Reading text:

Lipsitz et al (1989) - Increased show up rates for a blood drive from 62% to 81% by ending reminder calls to people who had previously agreed to donate blood by ending the reminder call with the sentence, “We’ll count on seeing you then, OK ?”
The Freedman & Fraser experiment is the most important. If you ask people to put a sign in their yard only 17% agree. However if you ask them to do something minor like put a small sign in their window most agree. But by doing so their opinions of themselves subtly change (I am acting like someone who supports safe driving, so I should start feeling like someone who supports safe driving) and as a result 2 weeks later 76% of those people agreed to the large sign in the yard, which is almost 5x as many people who agree to the sign alone w/o being softened up first.
There is another way this experiment is carried out. Instead of a small sticker, people are asked to sign a petition saying they are ‘pro safe driving’ as if anyone could be anti-safe driving.
When that was done and 2 weeks later people were asked to put the large sign in their yard about 50% agreed to do so. Cognitive dissonance again.

Dataset section:
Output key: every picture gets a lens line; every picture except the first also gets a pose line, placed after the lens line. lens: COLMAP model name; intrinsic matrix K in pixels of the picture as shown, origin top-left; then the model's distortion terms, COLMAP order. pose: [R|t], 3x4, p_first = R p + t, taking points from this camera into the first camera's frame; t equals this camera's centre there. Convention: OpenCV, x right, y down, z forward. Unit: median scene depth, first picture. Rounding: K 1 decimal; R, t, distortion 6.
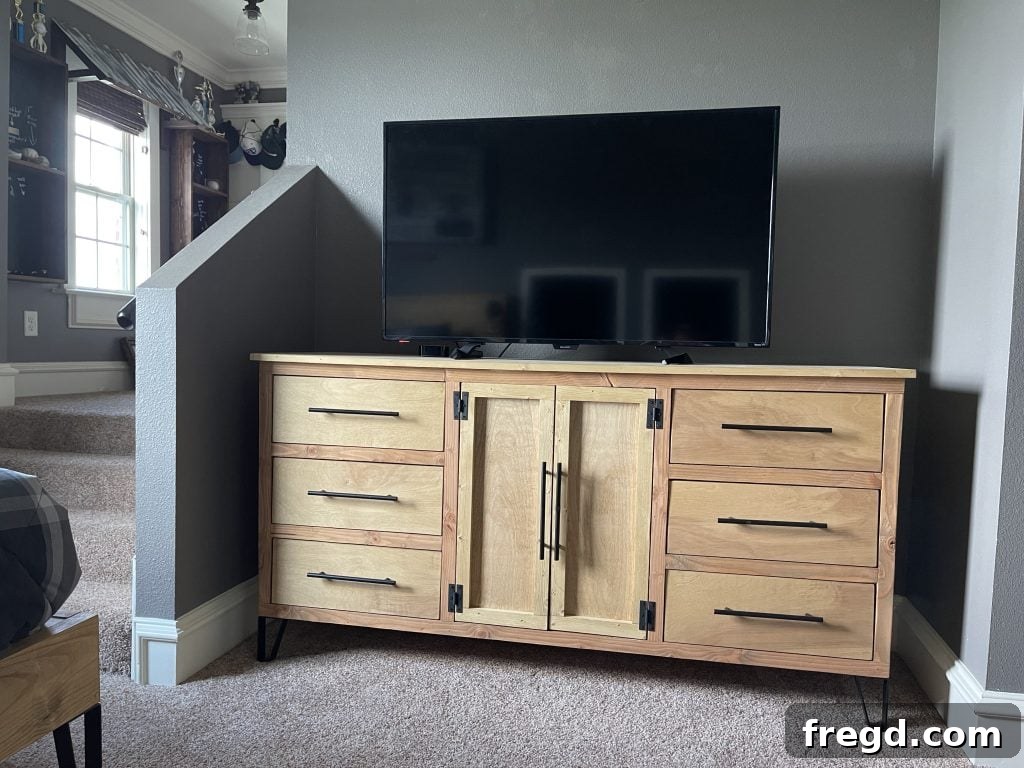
lens RADIAL K [[778.4, 0, 513.6], [0, 778.4, 388.3], [0, 0, 1]] dist [0.049462, -0.058535]
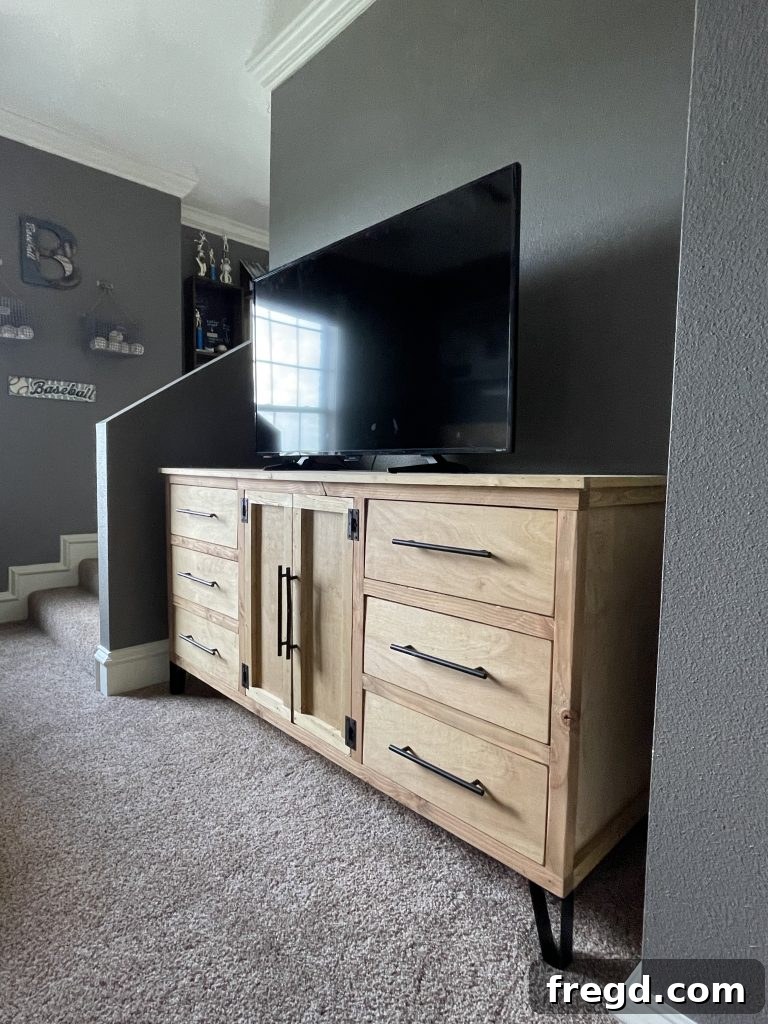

Exercise 1: According to the text on persuasion experiments, roughly what share of people agreed to the large yard sign two weeks after signing the safe-driving petition?
Exercise 2: From the text on persuasion experiments, write out the part that opens with the words containing "The Freedman &" and closes with "softened up first.".
The data that comes after the text is separate material with no connection to it.

Answer box 1: About 50% agreed.

Answer box 2:
The Freedman & Fraser experiment is the most important. If you ask people to put a sign in their yard only 17% agree. However if you ask them to do something minor like put a small sign in their window most agree. But by doing so their opinions of themselves subtly change (I am acting like someone who supports safe driving, so I should start feeling like someone who supports safe driving) and as a result 2 weeks later 76% of those people agreed to the large sign in the yard, which is almost 5x as many people who agree to the sign alone w/o being softened up first.